## START Listed records

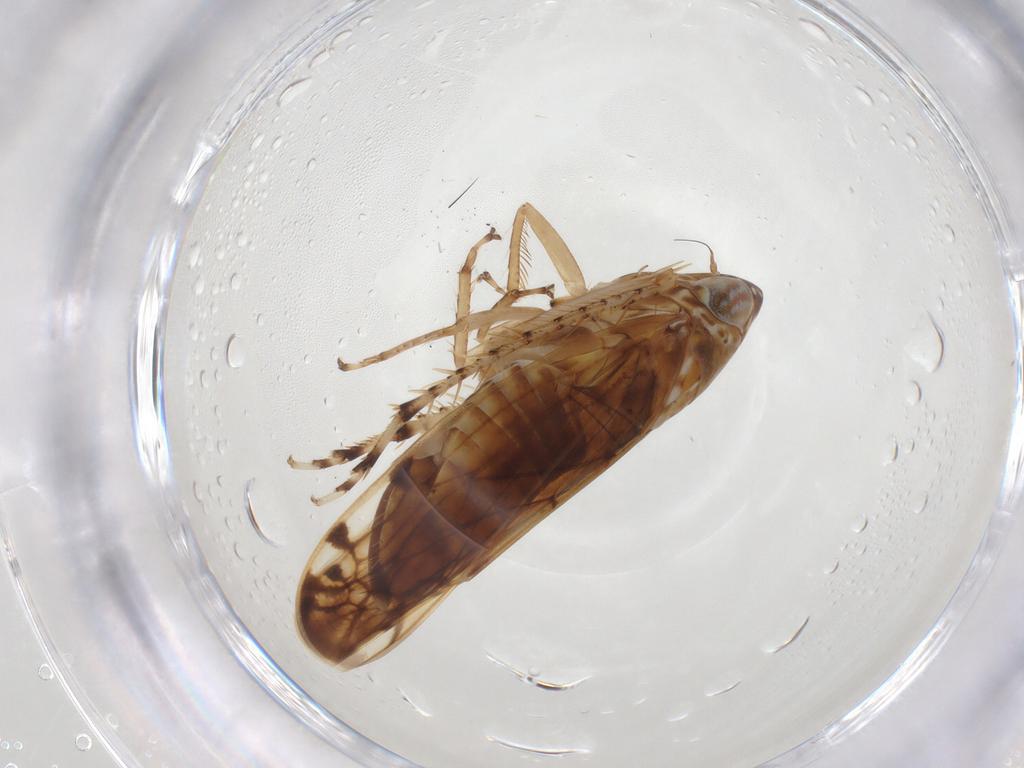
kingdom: Animalia
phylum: Arthropoda
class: Insecta
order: Hemiptera
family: Cicadellidae
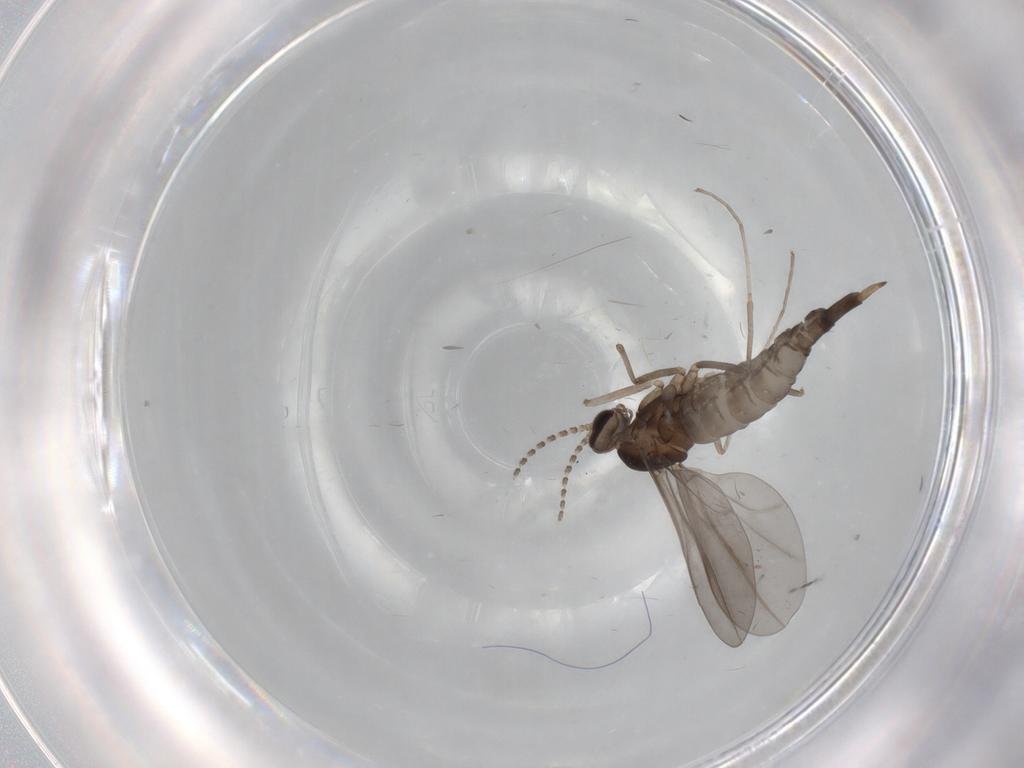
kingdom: Animalia
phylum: Arthropoda
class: Insecta
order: Diptera
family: Cecidomyiidae
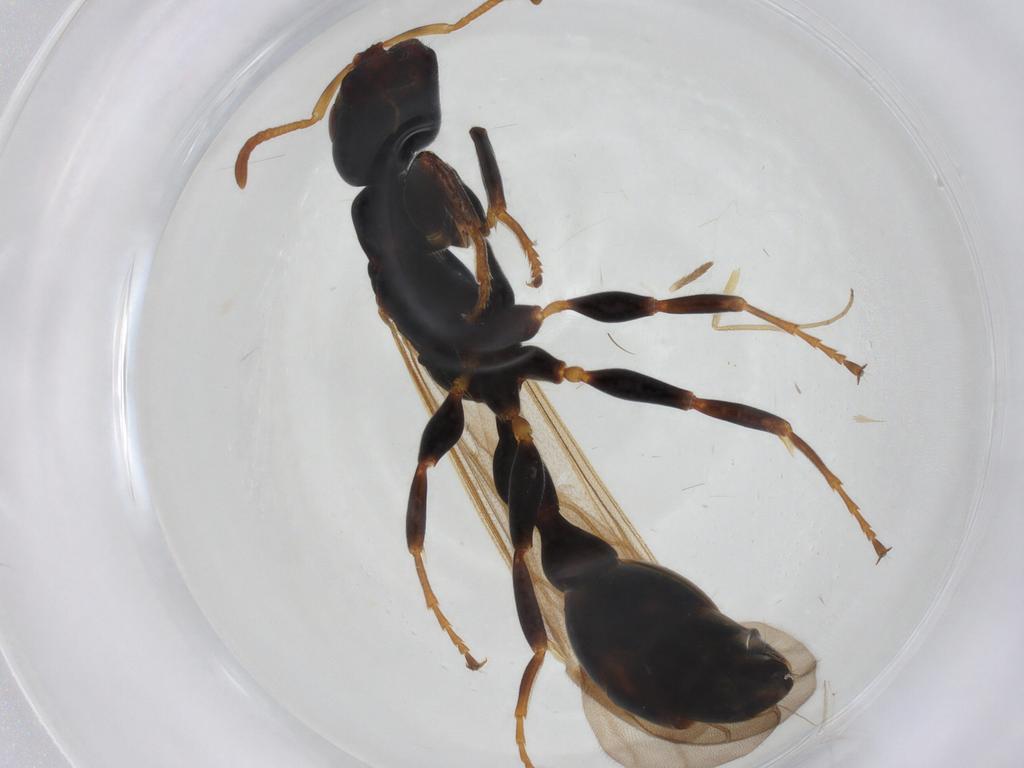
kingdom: Animalia
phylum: Arthropoda
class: Insecta
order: Hymenoptera
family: Formicidae
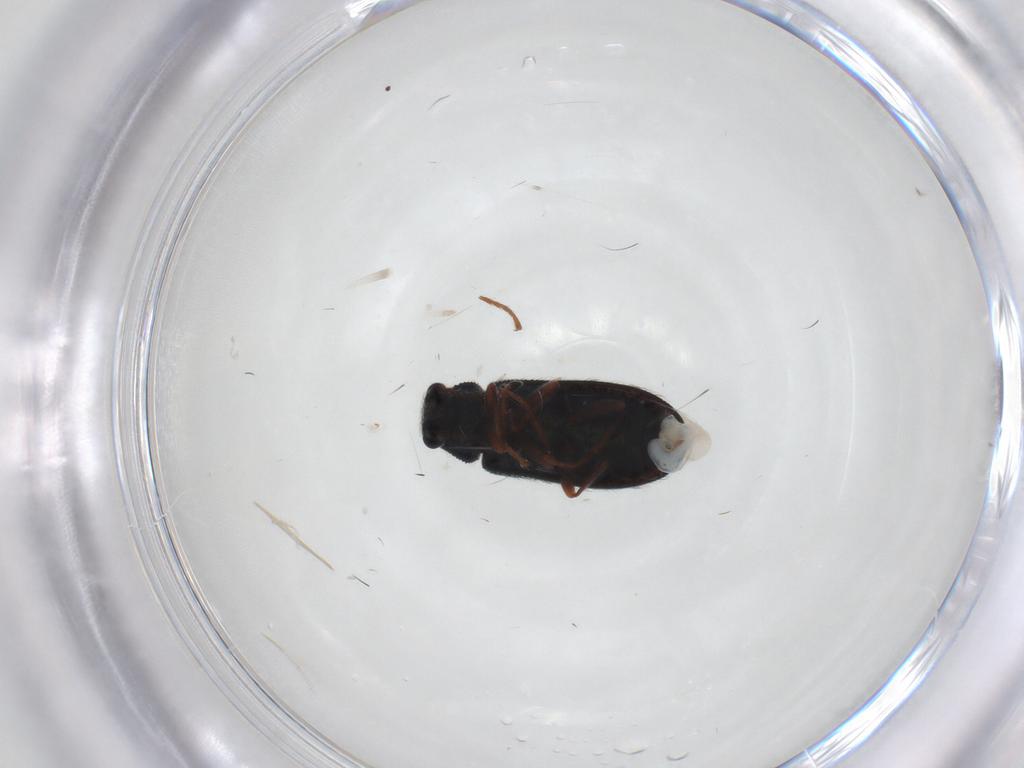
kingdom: Animalia
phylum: Arthropoda
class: Insecta
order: Coleoptera
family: Melyridae
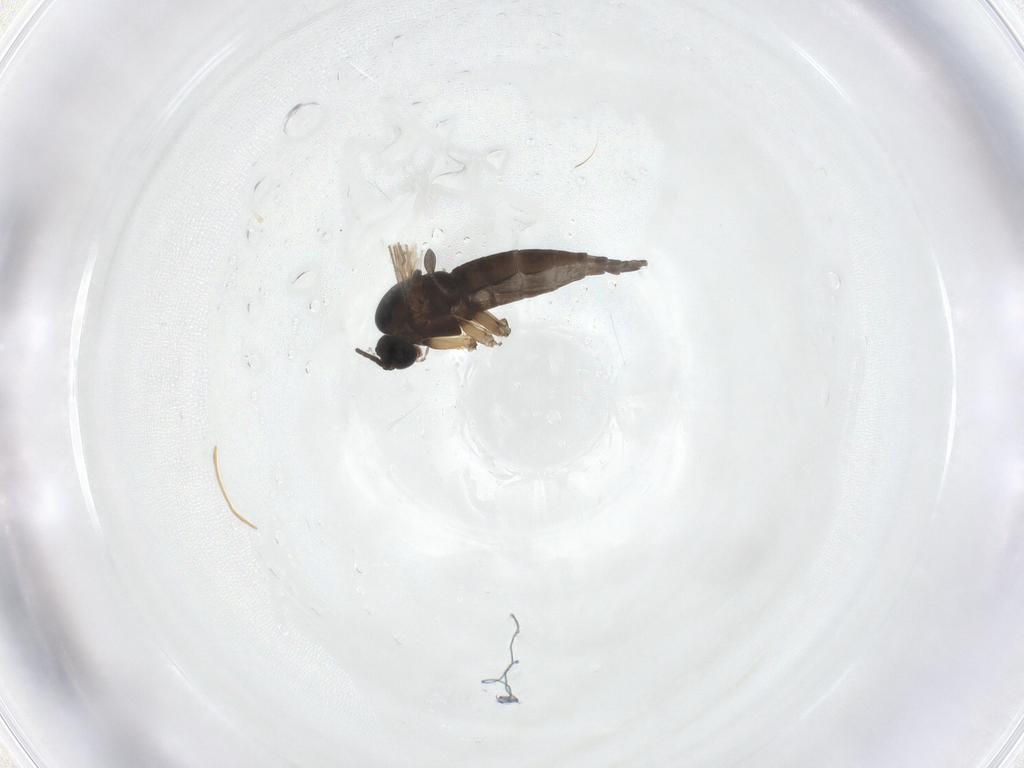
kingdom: Animalia
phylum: Arthropoda
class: Insecta
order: Diptera
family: Sciaridae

## END Listed records

#### Brief:
Rewrite the lines of all the rows above without the picture lines, replacing every "phylum" with "division" and changing nothing else.

#### Output of the exercise:
kingdom: Animalia
division: Arthropoda
class: Insecta
order: Hemiptera
family: Cicadellidae
kingdom: Animalia
division: Arthropoda
class: Insecta
order: Diptera
family: Cecidomyiidae
kingdom: Animalia
division: Arthropoda
class: Insecta
order: Hymenoptera
family: Formicidae
kingdom: Animalia
division: Arthropoda
class: Insecta
order: Coleoptera
family: Melyridae
kingdom: Animalia
division: Arthropoda
class: Insecta
order: Diptera
family: Sciaridae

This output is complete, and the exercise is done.